И что меня на них вывело — тоже красота. Я иногда даже нарочно придумывал какую-нибудь заумную формулу, чтоб было побольше тройных интегралов и частных производных, отходил и смотрел на них через плечо. И меня заливало счастьем: да неужели это я мог написать такую красоту!
Восхищало всё — даже сравнительная ободранность здания, в котором работали самые настоящие великие ученые, классики, даже расколотая вывеска. В этом был особый шик: у джигита бешмет рваный, а оружие в серебре. Там даже какой-нибудь пятидесятилетний доцент, который нам казался неудачником, был профессионалом высочайшего класса. Беззаветно преданным своему делу.
Это было аристократическое сообщество, в котором деньги и чины правящего миром жлобья не вызывали ничего, кроме насмешки, а если бы кто-то заявил, что ценность имеет лишь то, что продается, то к презрению присоединили бы разве что гадливость. Слава эстрадных звезд вызывала, правда, несколько меньшее пренебрежение, чем портреты властителей: невежественный плебс всё же заслуживал кое-какого снисхождения.
Даже злословие крутилось вокруг науки, даже тщеславие было направлено только на нее.
Гимн матмеха начинался так: «Мы соль земли, мы украшенье мира, мы полубоги — это постулат». Понятно, что это была шутка: «И физики, младшие братья, нам громкую славу поют». Но выше нас действительно не было ничего.
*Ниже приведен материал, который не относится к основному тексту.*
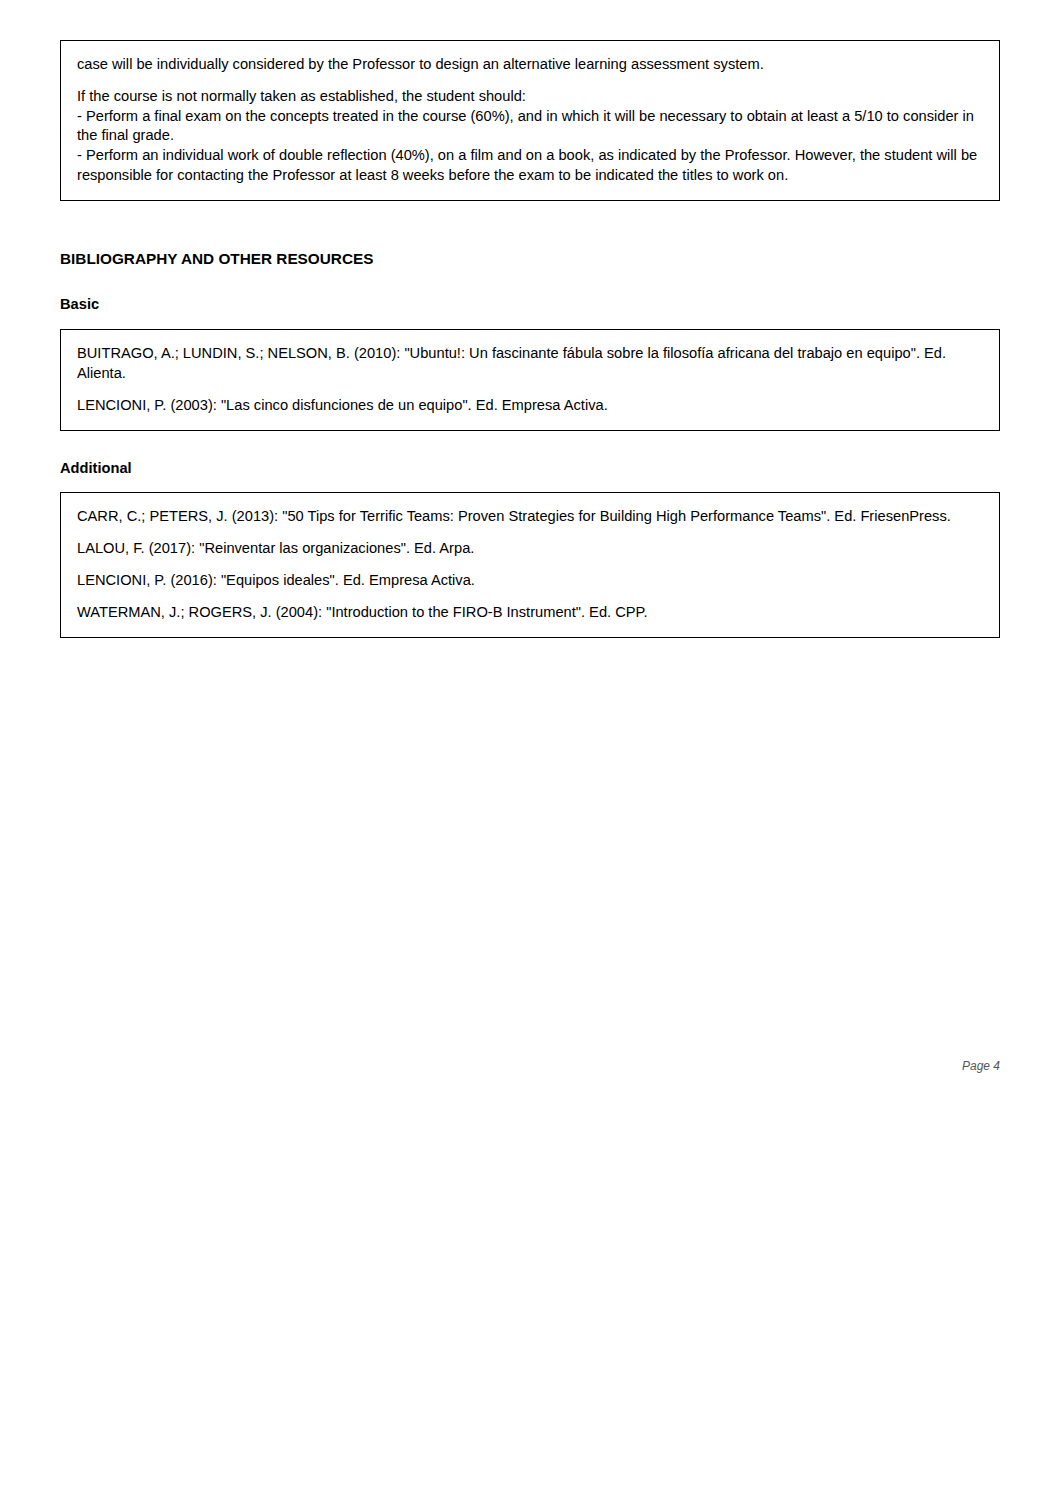case will be individually considered by the Professor to design an alternative learning assessment system.
If the course is not normally taken as established, the student should:
- Perform a final exam on the concepts treated in the course (60%), and in which it will be necessary to obtain at least a 5/10 to consider in the final grade.
- Perform an individual work of double reflection (40%), on a film and on a book, as indicated by the Professor. However, the student will be responsible for contacting the Professor at least 8 weeks before the exam to be indicated the titles to work on.
BIBLIOGRAPHY AND OTHER RESOURCES
Basic
BUITRAGO, A.; LUNDIN, S.; NELSON, B. (2010): "Ubuntu!: Un fascinante fábula sobre la filosofía africana del trabajo en equipo". Ed. Alienta.
LENCIONI, P. (2003): "Las cinco disfunciones de un equipo". Ed. Empresa Activa.
Additional
CARR, C.; PETERS, J. (2013): "50 Tips for Terrific Teams: Proven Strategies for Building High Performance Teams". Ed. FriesenPress.
LALOU, F. (2017): "Reinventar las organizaciones". Ed. Arpa.
LENCIONI, P. (2016): "Equipos ideales". Ed. Empresa Activa.
WATERMAN, J.; ROGERS, J. (2004): "Introduction to the FIRO-B Instrument". Ed. CPP.
Page 4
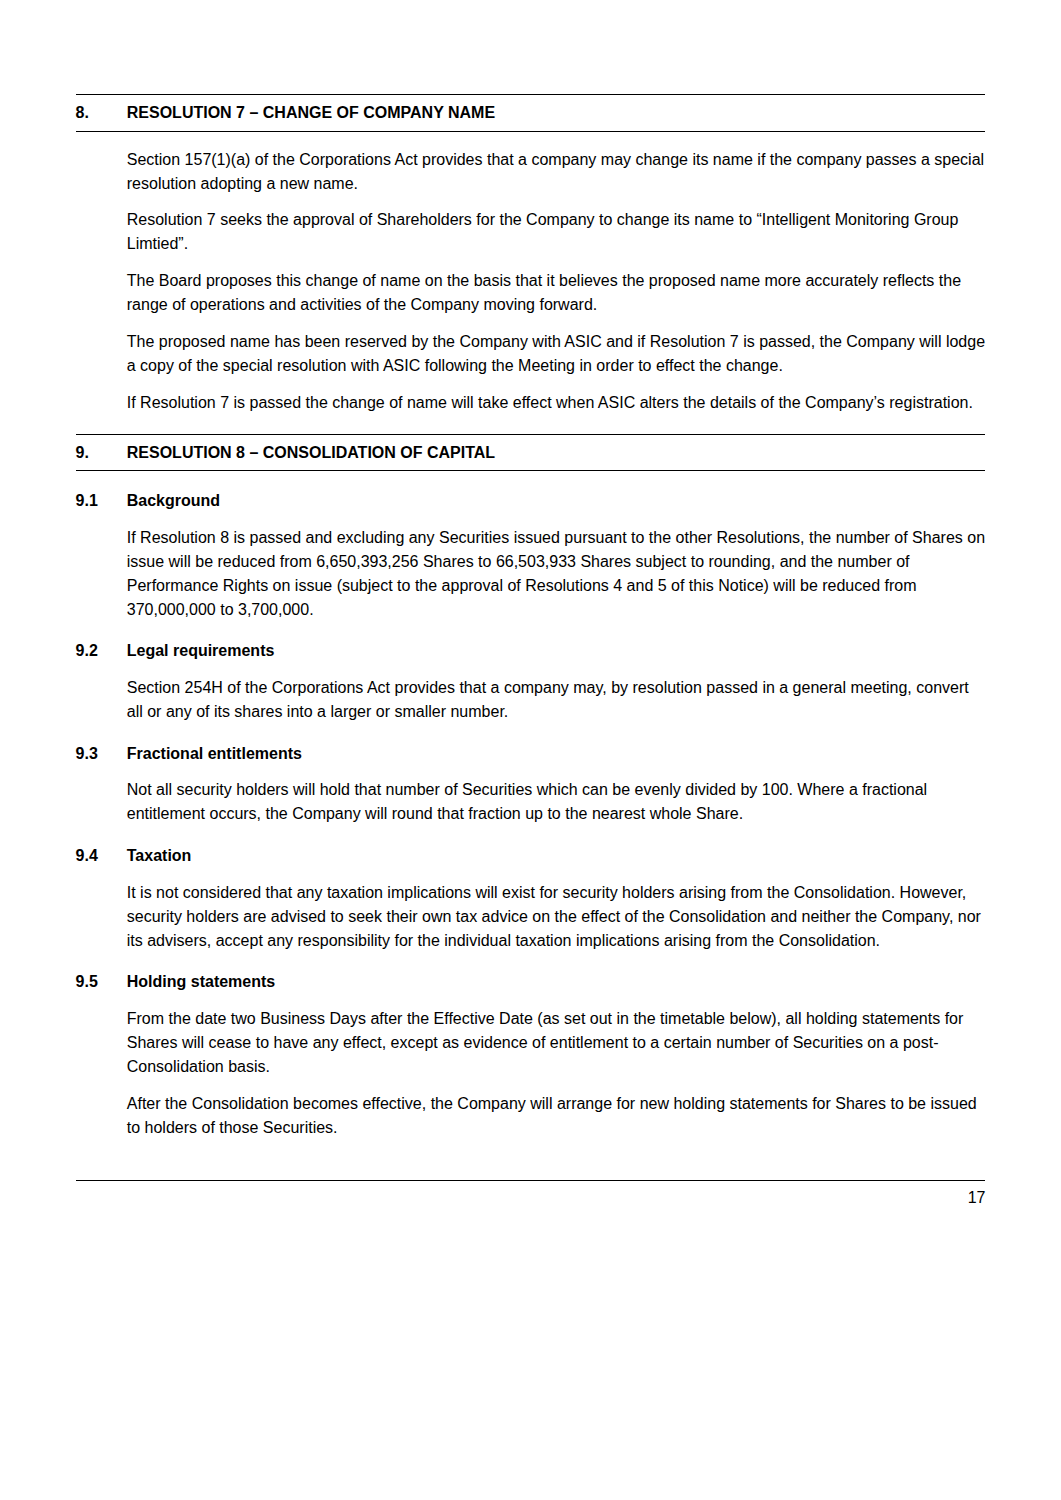8. RESOLUTION 7 – CHANGE OF COMPANY NAME
Section 157(1)(a) of the Corporations Act provides that a company may change its name if the company passes a special resolution adopting a new name.
Resolution 7 seeks the approval of Shareholders for the Company to change its name to “Intelligent Monitoring Group Limtied”.
The Board proposes this change of name on the basis that it believes the proposed name more accurately reflects the range of operations and activities of the Company moving forward.
The proposed name has been reserved by the Company with ASIC and if Resolution 7 is passed, the Company will lodge a copy of the special resolution with ASIC following the Meeting in order to effect the change.
If Resolution 7 is passed the change of name will take effect when ASIC alters the details of the Company’s registration.
9. RESOLUTION 8 – CONSOLIDATION OF CAPITAL
9.1 Background
If Resolution 8 is passed and excluding any Securities issued pursuant to the other Resolutions, the number of Shares on issue will be reduced from 6,650,393,256 Shares to 66,503,933 Shares subject to rounding, and the number of Performance Rights on issue (subject to the approval of Resolutions 4 and 5 of this Notice) will be reduced from 370,000,000 to 3,700,000.
9.2 Legal requirements
Section 254H of the Corporations Act provides that a company may, by resolution passed in a general meeting, convert all or any of its shares into a larger or smaller number.
9.3 Fractional entitlements
Not all security holders will hold that number of Securities which can be evenly divided by 100. Where a fractional entitlement occurs, the Company will round that fraction up to the nearest whole Share.
9.4 Taxation
It is not considered that any taxation implications will exist for security holders arising from the Consolidation. However, security holders are advised to seek their own tax advice on the effect of the Consolidation and neither the Company, nor its advisers, accept any responsibility for the individual taxation implications arising from the Consolidation.
9.5 Holding statements
From the date two Business Days after the Effective Date (as set out in the timetable below), all holding statements for Shares will cease to have any effect, except as evidence of entitlement to a certain number of Securities on a post-Consolidation basis.
After the Consolidation becomes effective, the Company will arrange for new holding statements for Shares to be issued to holders of those Securities.
17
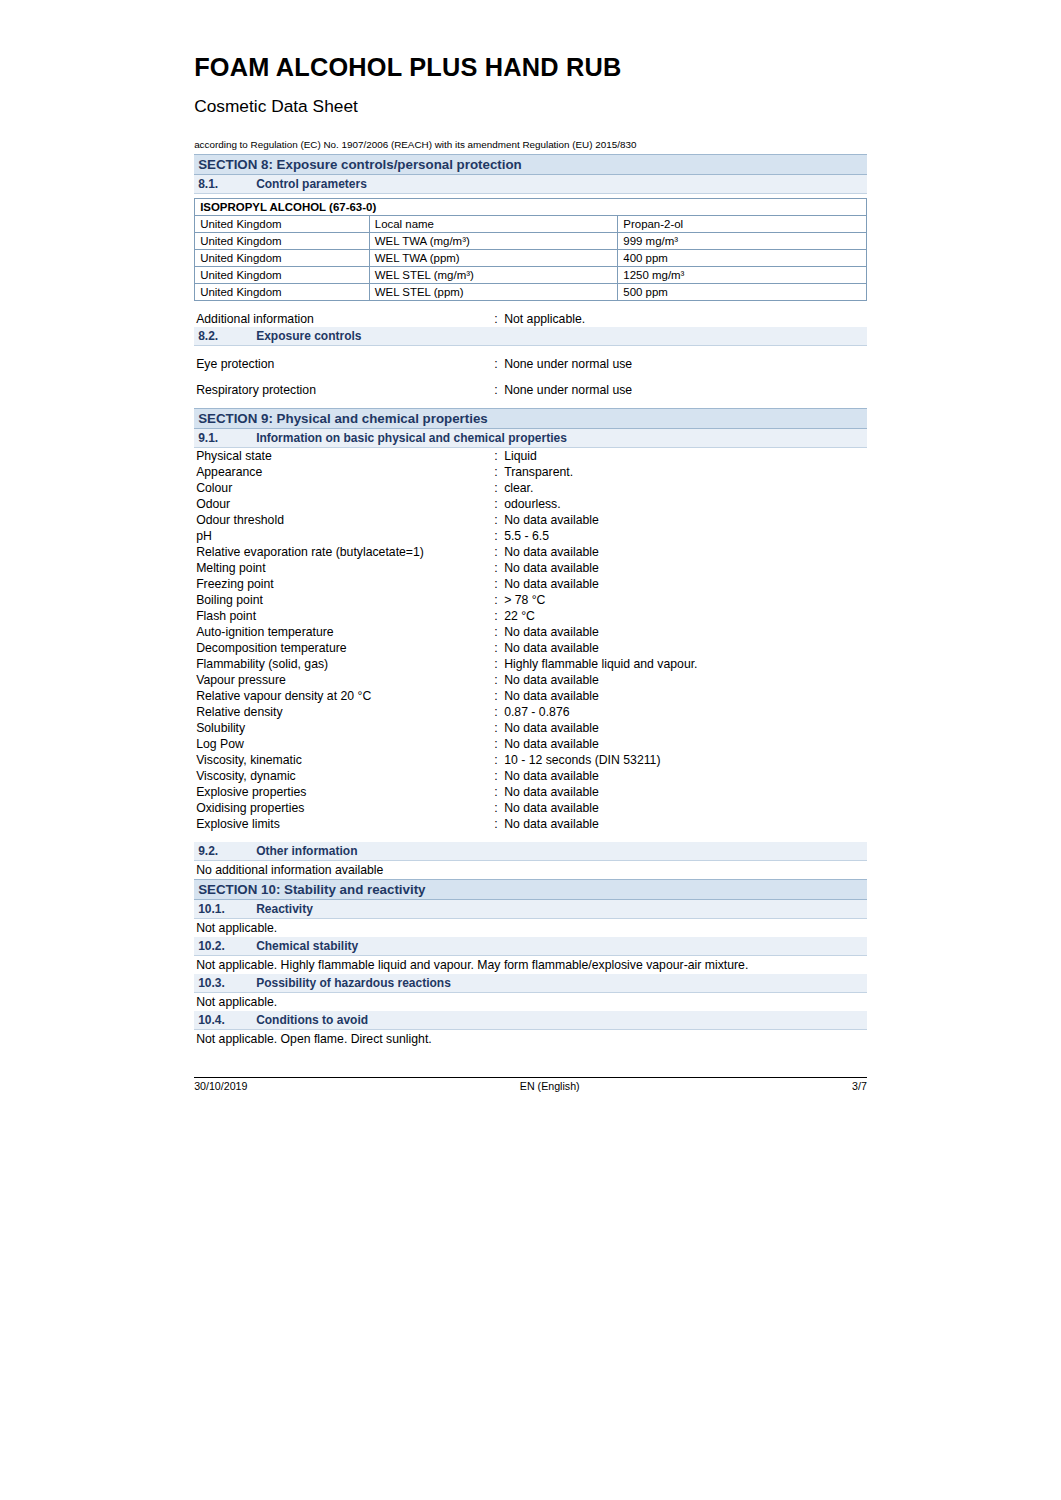FOAM ALCOHOL PLUS HAND RUB
Cosmetic Data Sheet
according to Regulation (EC) No. 1907/2006 (REACH) with its amendment Regulation (EU) 2015/830
SECTION 8: Exposure controls/personal protection
8.1. Control parameters
| ISOPROPYL ALCOHOL (67-63-0) |
| United Kingdom | Local name | Propan-2-ol |
| United Kingdom | WEL TWA (mg/m³) | 999 mg/m³ |
| United Kingdom | WEL TWA (ppm) | 400 ppm |
| United Kingdom | WEL STEL (mg/m³) | 1250 mg/m³ |
| United Kingdom | WEL STEL (ppm) | 500 ppm |
Additional information: Not applicable.
8.2. Exposure controls
Eye protection: None under normal use
Respiratory protection: None under normal use
SECTION 9: Physical and chemical properties
9.1. Information on basic physical and chemical properties
Physical state: Liquid
Appearance: Transparent.
Colour: clear.
Odour: odourless.
Odour threshold: No data available
pH: 5.5 - 6.5
Relative evaporation rate (butylacetate=1): No data available
Melting point: No data available
Freezing point: No data available
Boiling point:> 78 °C
Flash point: 22 °C
Auto-ignition temperature: No data available
Decomposition temperature: No data available
Flammability (solid, gas): Highly flammable liquid and vapour.
Vapour pressure: No data available
Relative vapour density at 20 °C: No data available
Relative density: 0.87 - 0.876
Solubility: No data available
Log Pow: No data available
Viscosity, kinematic: 10 - 12 seconds (DIN 53211)
Viscosity, dynamic: No data available
Explosive properties: No data available
Oxidising properties: No data available
Explosive limits: No data available
9.2. Other information
No additional information available
SECTION 10: Stability and reactivity
10.1. Reactivity
Not applicable.
10.2. Chemical stability
Not applicable. Highly flammable liquid and vapour. May form flammable/explosive vapour-air mixture.
10.3. Possibility of hazardous reactions
Not applicable.
10.4. Conditions to avoid
Not applicable. Open flame. Direct sunlight.
30/10/2019 EN (English) 3/7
Единственные, у кого хватало наглости пакостить в нашем хрустальном дворце, были научные коммунисты, капэсэсники и философы. Сначала я к ним относился как к сторожам, которых надо одурачить, но к пятому курсу, когда я уже ощущал себя ученым, получал публикабельные результаты, я их уже люто ненавидел. И не из-за повышенных стипендий, которых я из-за них лишался (я же все математические дисциплины сдавал на круглые пятерки), а из-за унижения. Из-за надругательства над красотой нашего дворца.
А когда первый отдел не пропустил меня в засекреченный атомный центр, хотя я стоял первым в списке и тамошняя представительница вцепилась в меня двумя руками, это было не просто ведро холодной воды — это было ведро холодных помоев. И хотя потом меня взял на работу мой заведующий кафедрой, пробив и через паспортный стол, и через отдел кадров, чувство красоты и недосягаемости нашего Олимпа покинуло меня раз и навсегда. И хотя понемногу всё наладилось (я и защитился, и печатался в лучших журналах), всё равно каждое повышение вызывало какие-то закулисные разборки; кто-то где-то должен был поручиться, что я не уеду в Израиль…
Подал заявление на поездку в ГДР, хотел посмотреть настоящую готику (я уже и зарабатывал прилично) — какая-то партийная комиссия разрешила выехать в Болгарию зимой. Материальный ущерб от этого был вполне переносимый — мелкие унижения убивали только ощущение красоты того мира, о котором я когда-то грезил. А вместе с красотой потихоньку выдохся и научный энтузиазм. Потому-то я и считаю, что Советский Союз был убит эстетическим авитаминозом.
Зарплату же я получал вполне приличную, по публикациям постоянно выходил в отличники соцсоревнования. Да и работа мне нравилась, но не до восторженного азарта, без которого не может быть ни красоты, ни большой науки.
Да и счастья не может быть, если по большому счету.
Хотя финансирование прикладной математики в нашем институте было устроено вполне целесообразно. Если считать целью раскрытие научных дарований.
Деньги зарабатывались договорами с промышленностью, в основном оборонной, а собственным творчеством можешь заниматься в свободное время, если сумеешь его выкроить. В итоге, если исключить регулярные авралы, свободного времени оказывалось гораздо больше, чем идей для разработки. Хватало и для кесаря, и для Бога.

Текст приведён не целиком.